= Floridean starch =

Type of storage glucan

Illustration of glucose polymer branching.

Floridean starch is a type of storage glucan found in glaucophytes and in red algae (or rhodophytes), in which it is usually the primary sink for fixed carbon from photosynthesis. It is found in grains or granules in the cell's cytoplasm and is composed of an α-linked glucose polymer with a degree of branching intermediate between amylopectin and glycogen, though more similar to the former. The polymers that make up floridean starch are sometimes referred to as "semi-amylopectin".

==Properties==
Floridean starch consists of a polymer of glucose molecules connected primarily by α(1,4) linkages, with occasional branch points using α(1,6) linkages. It differs from other common α-linked glucose polymers in the frequency and position of the branches, which gives rise to different physical properties. The structure of floridean starch polymers is most similar to amylopectin and is sometimes described as "semi-amylopectin". Floridean starch is often described in contrast to starch (a mixture of amylopectin and amylose) and glycogen:

|  | Floridean starch | Starch | Glycogen |
|---|---|---|---|
| Organisms | Red algae, glaucophytes | Green algae, plants | Some bacteria, some archaea, fungi, animals |
| Composition | Semi-amylopectin; classically without amylose, though some examples exist with amylose present | Amylopectin and amylose | Glycogen |
| Storage location | In the cytosol | Inside plastids | In the cytosol |
| Building block | UDP-glucose | ADP-glucose | Eukaryotes: UDP-glucose Bacteria: ADP-glucose |
| Branching | Intermediate level of branching | Amylopectin: Branches are relatively rare and occur in clusters Amylose: Almost entirely linear | Branches are relatively frequent and evenly distributed |
| Genes required for maintenance | Fewer than 12 | 30–40 | 6–12 |

Historically, floridean starch has been described as lacking amylose. However, amylose has been identified as a component of floridean starch granules in some cases, particularly in unicellular red algae.

== Evolution ==
Features such as UDP-glucose building blocks and cytosolic storage differentiate the Archaeplastida into two groups: the rhodophytes and glaucophytes, which use floridean starch, and the green algae and plants (Chloroplastida), which use amylopectin and amylose. There is strong phylogenomic evidence that the Archaeplastida are monophyletic and originate from a single primary endosymbiosis event involving a heterotrophic eukaryote and a photosynthetic cyanobacterium.
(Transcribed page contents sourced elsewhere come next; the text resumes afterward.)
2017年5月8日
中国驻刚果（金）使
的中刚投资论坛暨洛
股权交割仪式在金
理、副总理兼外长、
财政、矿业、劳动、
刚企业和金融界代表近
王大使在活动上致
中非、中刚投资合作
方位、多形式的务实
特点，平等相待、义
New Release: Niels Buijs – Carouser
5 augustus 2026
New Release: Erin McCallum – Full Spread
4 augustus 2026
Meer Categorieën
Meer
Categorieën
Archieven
Evidence indicates that both ancestors would have had established mechanisms for carbon storage. Based on review of the genetic complement of modern plastid genomes, the last common ancestor of the Archaeplastida is hypothesized to have possessed a cytosolic storage mechanism and to have lost most of the endosymbiotic cyanobacterium's corresponding genes. According to this hypothesis, the rhodophytes and glaucophytes retained the ancestral eukaryote's cytosolic starch deposition. Starch synthesis and degradation in green algae and plants is much more complex – but significantly, many of the enzymes that perform these metabolic functions in the interior of modern plastids are identifiably of eukaryotic rather than bacterial origin.
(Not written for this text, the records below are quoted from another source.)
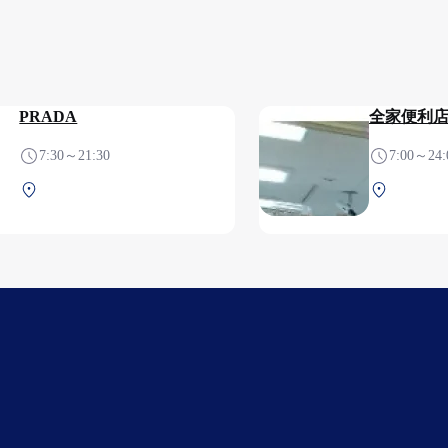
PRADA
全家便利
7:30～21:30
7:00～24:
第1航站楼 2F 安检后（国际
第1航站楼
线）
线）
In a few cases, red algae have been found to use cytosolic glycogen rather than floridean starch as a storage polymer; examples such as Galdieria sulphuraria are found in the Cyanidiales, which are unicellular extremophiles.
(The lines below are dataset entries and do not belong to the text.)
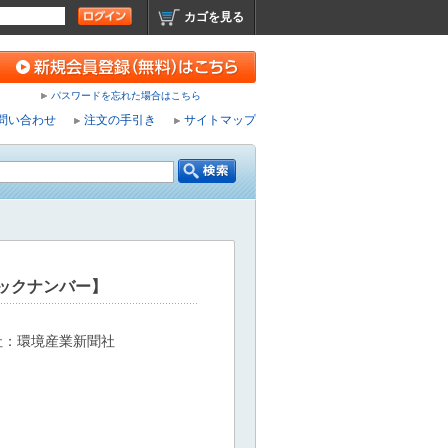
カゴを見る
パスワードを忘れた場合はこちら
問い合わせ
注文の手引き
サイトマップ
バックナンバー】
）
社：環境産業新聞社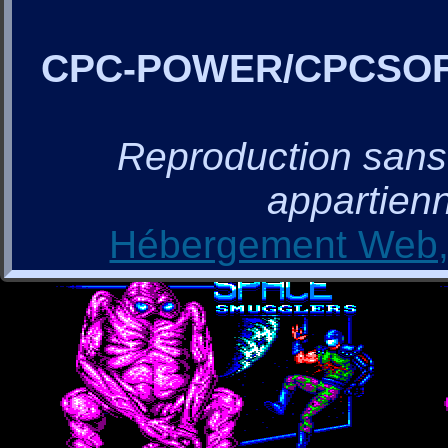
CPC-POWER/CPCSO
Reproduction sans a
appartienn
Hébergement Web,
Other organisms whose evolutionary history suggests secondary endosymbiosis of a red alga also use storage polymers similar to floridean starch, for example, dinoflagellates and cryptophytes. The presence of floridean starch-like storage in some apicomplexan parasites is one piece of evidence supporting a red algal ancestry for the apicoplast, a non-photosynthetic organelle.

==History==
Floridean starch is named for a class of red algae, the Florideae (now usually termed Florideophyceae). It was first identified in the mid-19th century and extensively studied by biochemists in the mid-20th century.